Dix ans après le référendum sur le Brexit, le constat économique est désormais sans équivoque. La sortie de l’Union européenne a ralenti les échanges commerciaux du Royaume-Uni, réduit le potentiel de son économie et compliqué l’activité de nombreuses entreprises britanniques, désormais confrontées à un environnement commercial moins dynamique.

À l’occasion de ce dixième anniversaire, nous avons analysé les données officielles de l’Office for National Statistics (ONS) afin de suivre l’évolution des échanges commerciaux britanniques depuis la période précédant le vote sur le Brexit jusqu’à aujourd’hui. Les résultats sont sans appel : avant le référendum de 2016, le commerce extérieur du Royaume-Uni progressait de 3 % par an, de manière équilibrée entre les marchés européens et non européens. Depuis, cette croissance est tombée à 0,9 % par an. Les échanges avec l’Union européenne n’augmentent plus que de 0,5 % par an, contre 1,2 % pour le reste du monde.

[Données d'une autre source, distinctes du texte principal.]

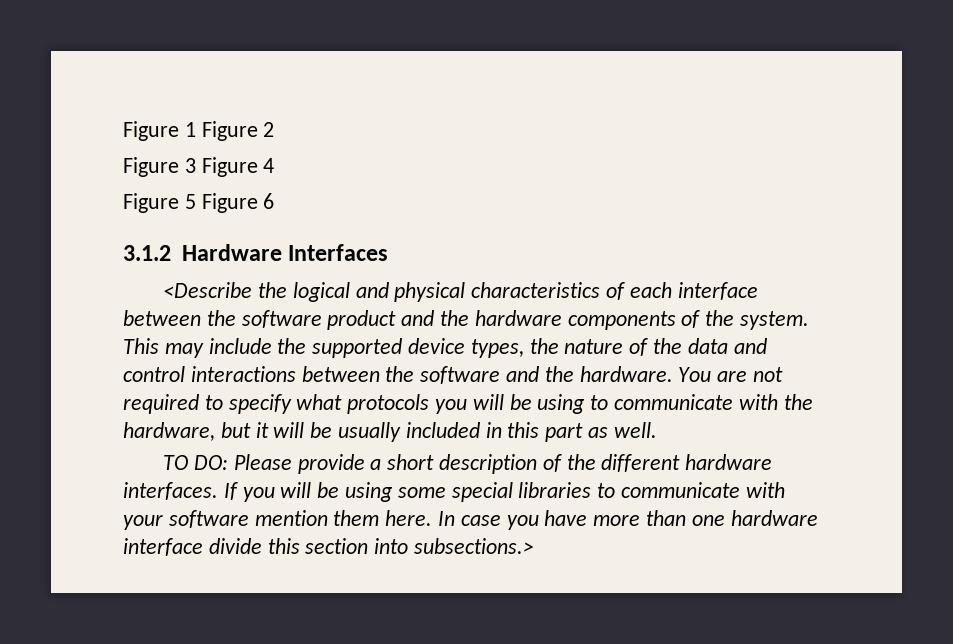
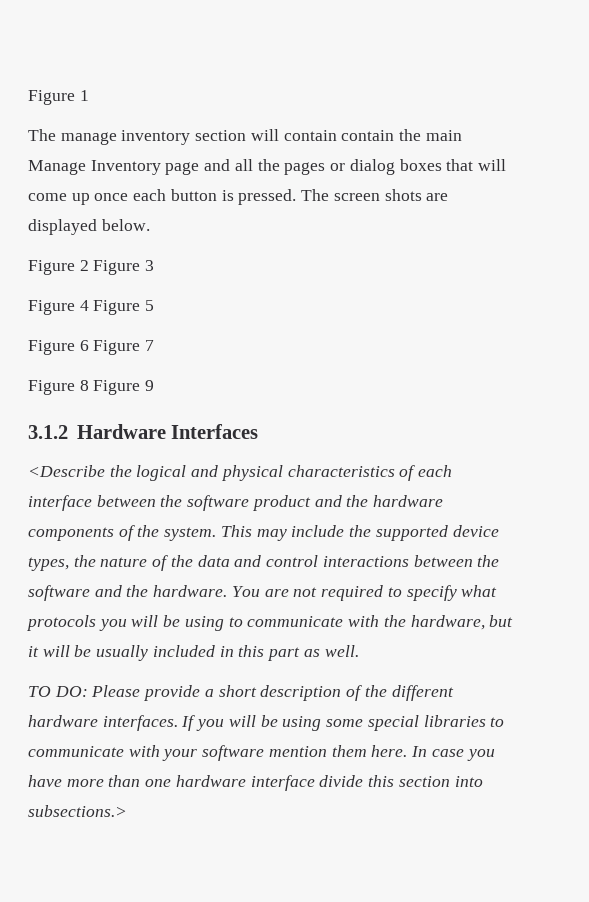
(196, 129) none -> [28,129,462,145] [28,159,506,175] [28,189,449,205] [28,219,150,235] // The manage inventory section will contain contain the main Manage Inventory page and all the pages or dialog boxes that will come up once each button is pressed. The screen shots are displayed below. //
[123,157,275,177] [123,193,275,213] // Figure 3 Figure 4 // Figure 5 Figure 6 -> [93,260,155,275] [28,300,155,315] [28,340,155,355] [28,380,155,395] Figure 3 // Figure 4 Figure 5 // Figure 6 Figure 7 // Figure 8 Figure 9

Les données montrent également que le Brexit n’a pas permis la transformation du commerce international britannique annoncée par ses partisans. Le Royaume-Uni n’a ni remplacé l’Europe par des marchés mondiaux à plus forte croissance, ni significativement réduit sa dépendance au marché unique. Selon les données les plus récentes de juin 2026, la part de l’Union européenne dans le commerce extérieur britannique n’a reculé que de 1,8 point de pourcentage en dix ans, passant de 51,3 % avant le référendum à 49,5 %.

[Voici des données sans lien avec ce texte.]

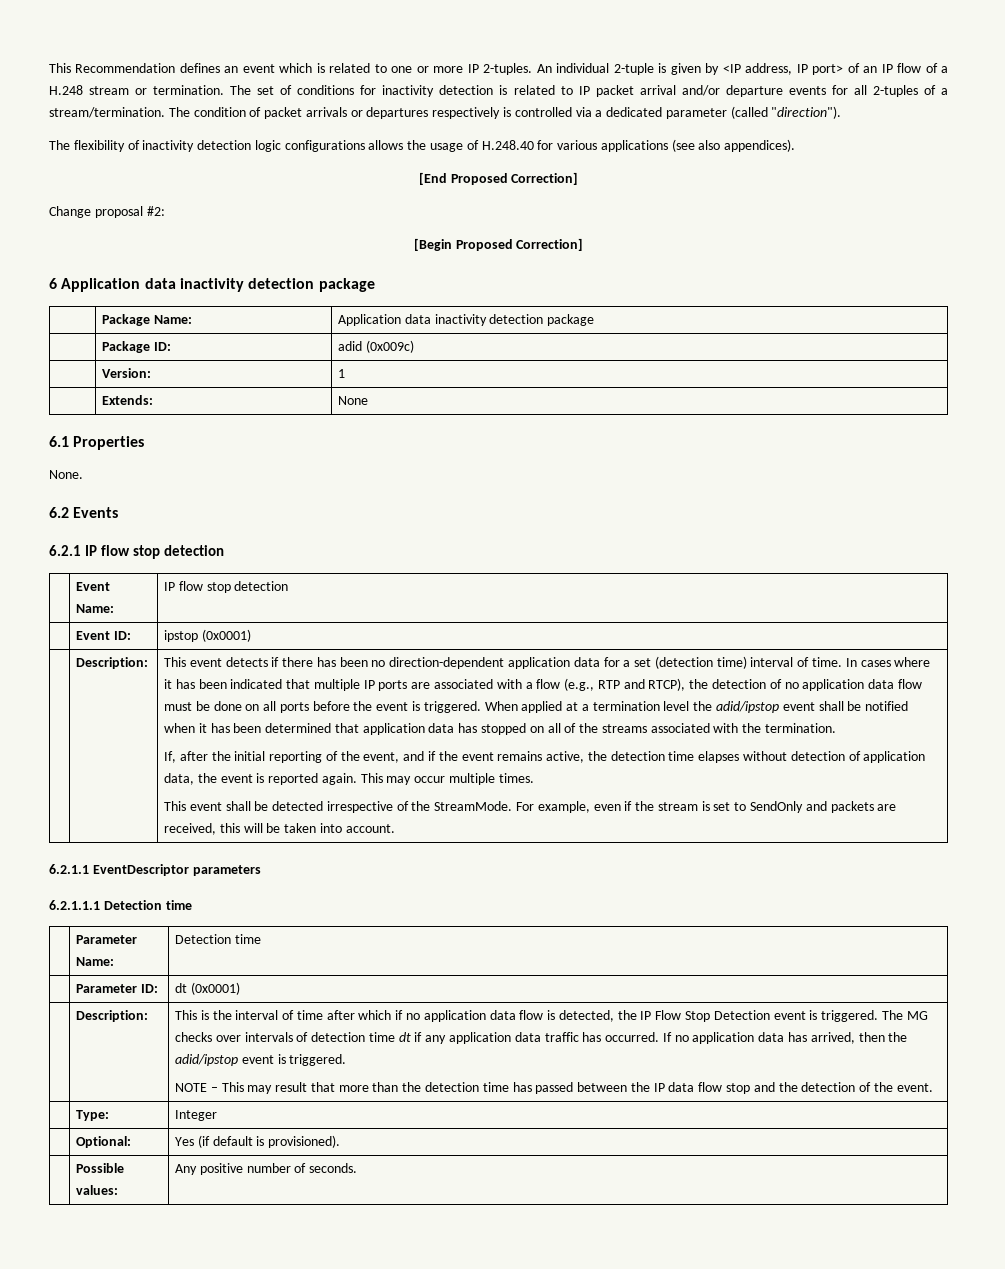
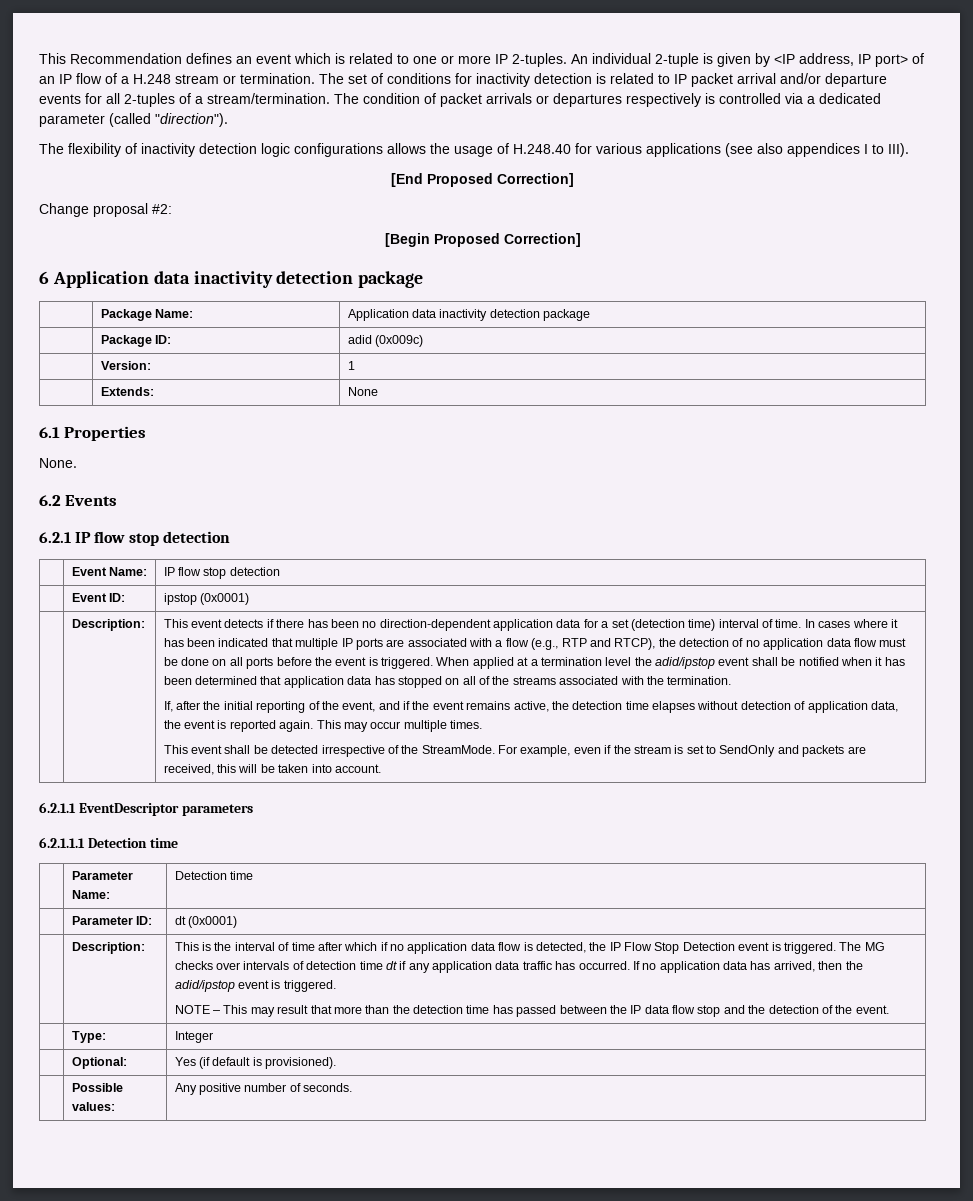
[724,139,796,152] appendices). -> [787,143,909,157] appendices I to III).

Le Royaume-Uni reste dépendant de l’Europe

Les médias soulignent souvent que le Royaume-Uni dispose de plus de 70 accords commerciaux en vigueur. Toutefois, la grande majorité d’entre eux correspond à la reconduction d’accords dont le pays bénéficiait déjà en tant qu’État membre de l’Union européenne. Quelques nouveaux accords ont bien été conclus, mais leur impact reste limité au regard du volume des échanges avec l’Europe, qu’ils ne représentent qu’à hauteur de 1,4 %.

Les exportations britanniques vers l’Union européenne ont globalement maintenu leur part, à 47,7 %, soit un niveau légèrement supérieur à celui de 2016. Les entreprises britanniques s’efforcent ainsi de préserver leur clientèle européenne. Le principal changement structurel concerne les importations : la part des importations en provenance de l’Union européenne a reculé de 3,6 points pour s’établir à 50,7 %. Afin de limiter les contraintes liées aux nouveaux contrôles aux frontières, de nombreuses entreprises britanniques ont diversifié leurs sources d’approvisionnement et se sont tournées vers des fournisseurs situés hors de l’Union européenne lorsque cela était possible.

L’Union européenne reste le premier partenaire commercial du Royaume-Uni. Sa part dans les échanges n’a reculé que de 1,8 point depuis le référendum sur le Brexit. Les exportations vers l’UE ont progressé de 0,4 %, tandis que les importations ont diminué de 3,6 points

Dana Bodnar

Les nouveaux accords commerciaux n’ont pas comblé le manque à gagner

Dix ans après le Brexit, il apparaît clairement que les nouveaux accords de libre-échange conclus par le Royaume-Uni n’ont pas eu d’impact significatif sur son activité économique. L’accord avec l’Australie ne représente que 0,8 % du commerce extérieur britannique, celui avec la Nouvelle-Zélande 0,2 %, tandis que l’adhésion au Partenariat transpacifique global et progressiste (CPTPP) n’a ouvert que des débouchés limités avec la Malaisie et le Brunei, qui totalisent ensemble 0,4 % des échanges.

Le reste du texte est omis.